Aviva Kempner's documentary "Yoo-Hoo, Mrs. Goldberg" is a journalistically sound, but conventional, book-reporty look at the amazing accomplishments of Gertrude Berg, whose long-running radio and TV show "The Goldbergs" invented the modern-day sitcom and gave Berg (writer, producer and star) the very first Emmy for best actress. A routine doc with a standard mix of talking heads and archival footage. Not rated. 92 minutes.
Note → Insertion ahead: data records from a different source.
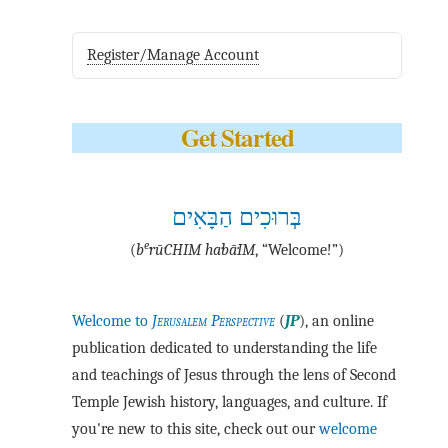
Register/Manage Account
Get Started
בְּרוּכִים הַבָּאִים
e
(
b
·rū·CHIM ha·bā·IM
, “Welcome!”)
Welcome to
Jerusalem Perspective
(
JP
), an online
publication dedicated to understanding the life
and teachings of Jesus through the lens of Second
Temple Jewish history, languages, and culture. If
you're new to this site, check out our
welcome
At the River East 21 in Chicago and the Renaissance Place in Highland Park.

'Shrink'

Dramas about psychiatrists tend to bore and annoy me, and Jonas Pate's "Shrink" reminds me why. Kevin Spacey expends a lot of charisma as Dr. Carter, a burnout shrink who chain-smokes weed and drinks his way through a parade of Hollywood types (Robin Williams, Robert Loggia, Saffron Burrows and others), unsympathetic characters in a disjointed story where nobody connects with each other or us. Rated R for drug use, language, sexual references. 104 minutes. . 1/2

At the Century Centre, Chicago.

Harry comes to town

Musician and actor Harry Belafonte comes to Chicago for a Q & A after the screening of his 1959 film noir classic "Odds Against Tomorrow." It's part of a weeklong festival of the best film noir, including "Double Indemnity," "Framed," "The Lady from Shanghai," and the Chicago-set "Call Northside 777." Belafonte admission is $15. Go to musicboxtheatre.com.

7:30 p.m. Saturday at the Music Box Theatre, Chicago.